Jeanine Swenson, MD, FAAP, FACC, LMFT
Things seem to be changing quickly in our world. Gradually obscenities have crept into interactions and our ever-expanding culture. Many of us value freedom of speech as an individual right, and this may have hindered any discussions regarding possible downsides or meaning to this interactive trend. What, if anything, does it imply for our collective future?
Our language, rooted in Latin, contains almost one million words. Certainly lack of word choice cannot be the problem. But it is just a few four-lettered utterances; why should we worry?
Our nation is one of the top three in the world in population and is becoming more crowded, hectic and urbanized. We must adapt quickly to changes in our demographics. In our communities, things have sped up and we may not have the same kind of time for connecting and truly knowing our neighbors. It’s hard to appreciate the effects of stress when it is part of your everyday life.
Like water we drink or air that we breathe, stress just seems to be part of our 21st century landscape. How much of our language is a symptom of our times and the extreme pressure and complexity of modern life today?

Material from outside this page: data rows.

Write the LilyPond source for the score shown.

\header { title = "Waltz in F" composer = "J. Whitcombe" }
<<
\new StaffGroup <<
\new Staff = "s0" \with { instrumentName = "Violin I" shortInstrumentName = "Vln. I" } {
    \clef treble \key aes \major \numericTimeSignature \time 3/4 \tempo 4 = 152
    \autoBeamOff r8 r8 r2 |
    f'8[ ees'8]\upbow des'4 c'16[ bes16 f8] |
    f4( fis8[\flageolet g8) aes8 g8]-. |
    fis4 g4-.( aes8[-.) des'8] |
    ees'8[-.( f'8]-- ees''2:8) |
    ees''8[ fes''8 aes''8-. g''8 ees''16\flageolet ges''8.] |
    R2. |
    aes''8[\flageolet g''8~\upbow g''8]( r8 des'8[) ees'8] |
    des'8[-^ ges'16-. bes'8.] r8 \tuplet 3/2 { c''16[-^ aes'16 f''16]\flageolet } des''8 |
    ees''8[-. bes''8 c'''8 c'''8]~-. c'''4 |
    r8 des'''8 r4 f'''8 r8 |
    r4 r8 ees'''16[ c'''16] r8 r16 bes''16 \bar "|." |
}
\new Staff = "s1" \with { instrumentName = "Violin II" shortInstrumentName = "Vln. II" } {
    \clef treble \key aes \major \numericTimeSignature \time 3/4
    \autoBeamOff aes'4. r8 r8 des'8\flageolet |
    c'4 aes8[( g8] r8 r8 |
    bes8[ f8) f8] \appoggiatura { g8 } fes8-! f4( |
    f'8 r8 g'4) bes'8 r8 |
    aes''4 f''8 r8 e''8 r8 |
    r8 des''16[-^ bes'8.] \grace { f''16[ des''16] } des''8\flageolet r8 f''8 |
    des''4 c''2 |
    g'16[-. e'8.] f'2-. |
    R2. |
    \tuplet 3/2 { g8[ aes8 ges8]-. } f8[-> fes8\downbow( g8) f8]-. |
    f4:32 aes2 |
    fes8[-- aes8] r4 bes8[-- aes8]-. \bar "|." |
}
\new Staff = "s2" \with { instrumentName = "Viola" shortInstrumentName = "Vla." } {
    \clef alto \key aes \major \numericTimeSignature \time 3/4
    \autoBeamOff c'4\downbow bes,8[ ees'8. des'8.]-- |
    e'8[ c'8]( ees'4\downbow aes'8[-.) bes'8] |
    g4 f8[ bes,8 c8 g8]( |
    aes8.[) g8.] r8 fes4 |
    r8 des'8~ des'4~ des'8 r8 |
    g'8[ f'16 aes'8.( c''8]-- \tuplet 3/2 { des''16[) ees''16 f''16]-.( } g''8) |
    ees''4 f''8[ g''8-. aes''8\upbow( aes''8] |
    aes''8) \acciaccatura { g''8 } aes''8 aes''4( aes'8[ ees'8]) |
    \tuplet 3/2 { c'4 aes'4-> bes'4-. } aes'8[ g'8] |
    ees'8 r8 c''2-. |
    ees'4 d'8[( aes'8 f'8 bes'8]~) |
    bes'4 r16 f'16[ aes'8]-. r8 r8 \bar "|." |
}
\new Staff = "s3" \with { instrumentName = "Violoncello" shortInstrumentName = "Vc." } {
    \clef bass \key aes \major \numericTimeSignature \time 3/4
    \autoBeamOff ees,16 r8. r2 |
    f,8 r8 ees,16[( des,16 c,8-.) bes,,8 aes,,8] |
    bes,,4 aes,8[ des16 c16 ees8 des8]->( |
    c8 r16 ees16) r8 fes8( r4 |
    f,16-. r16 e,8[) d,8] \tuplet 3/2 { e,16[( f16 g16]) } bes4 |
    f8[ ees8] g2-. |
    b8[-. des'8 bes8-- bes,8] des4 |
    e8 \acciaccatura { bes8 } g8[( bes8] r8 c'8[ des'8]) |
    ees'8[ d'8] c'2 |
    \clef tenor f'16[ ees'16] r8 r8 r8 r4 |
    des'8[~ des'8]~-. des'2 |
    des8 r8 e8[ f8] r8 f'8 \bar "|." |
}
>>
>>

On an interpersonal level, speech and self-expression reflect one’s thoughts, feelings, education and upbringing and this output is highly visible to the world. Don’t we want this manner of communicating to be as positive and complimentary as possible?
Sadly, I have long discussions with my teenage children about whether certain four-letter words are even obscenities because they have become so commonplace and accepted. To prove his point, this week my son pointed out two four-letter words printed in a chapter book intended for seven to twelve-year-old readers.
Many would suggest that this dissemination of foul language could be the harbinger of more serious cultural decline. The phrase “culture of disrespect” was coined by Dr. David Walsh in his 2004 novel entitled, “Why Do They Act That Way? A survival guide to the adolescent brain for you and your teen.” In dissecting the negative impact of violent media content to which Americans are increasingly being exposed, Dr Walsh proclaims, “the most important effect of this diet of violent behavior, in my opinion, isn’t actual violent behavior but the culture of disrespect it has created and nourished.” Speech and language is one of mechanisms by which this culture of disrespect is replicated and propagated. We must be concerned when even the smallest mouths are talking up a blue streak.
Like any significant behavioral change, any improvement in language is going to take collective effort from all concerned individuals and caring adults. But, I ask you, where are the caring adults?
Obscenities have seeped into many aspects of our mass media including music, magazines, movies, and television and seem to be aimed disproportionately toward the most impressionable minds. But the time is now to start countering these messages.
One of the most effective ways to show disapproval of anything in a capitalistic society is to stop buying it. Ultimately it is the consumer who wields the power and decision-making ability. By showing disapproval and offense at the hurling of these vulgarities, each individual can do his or her part to discontinue one aspect of this growing culture of anger and disrespect.
Sadly I have no answers here, only questions? Who will enact change? Certainly, our children deserve a culture of respect, and I for one am willing to do the work necessary to change it. Are you?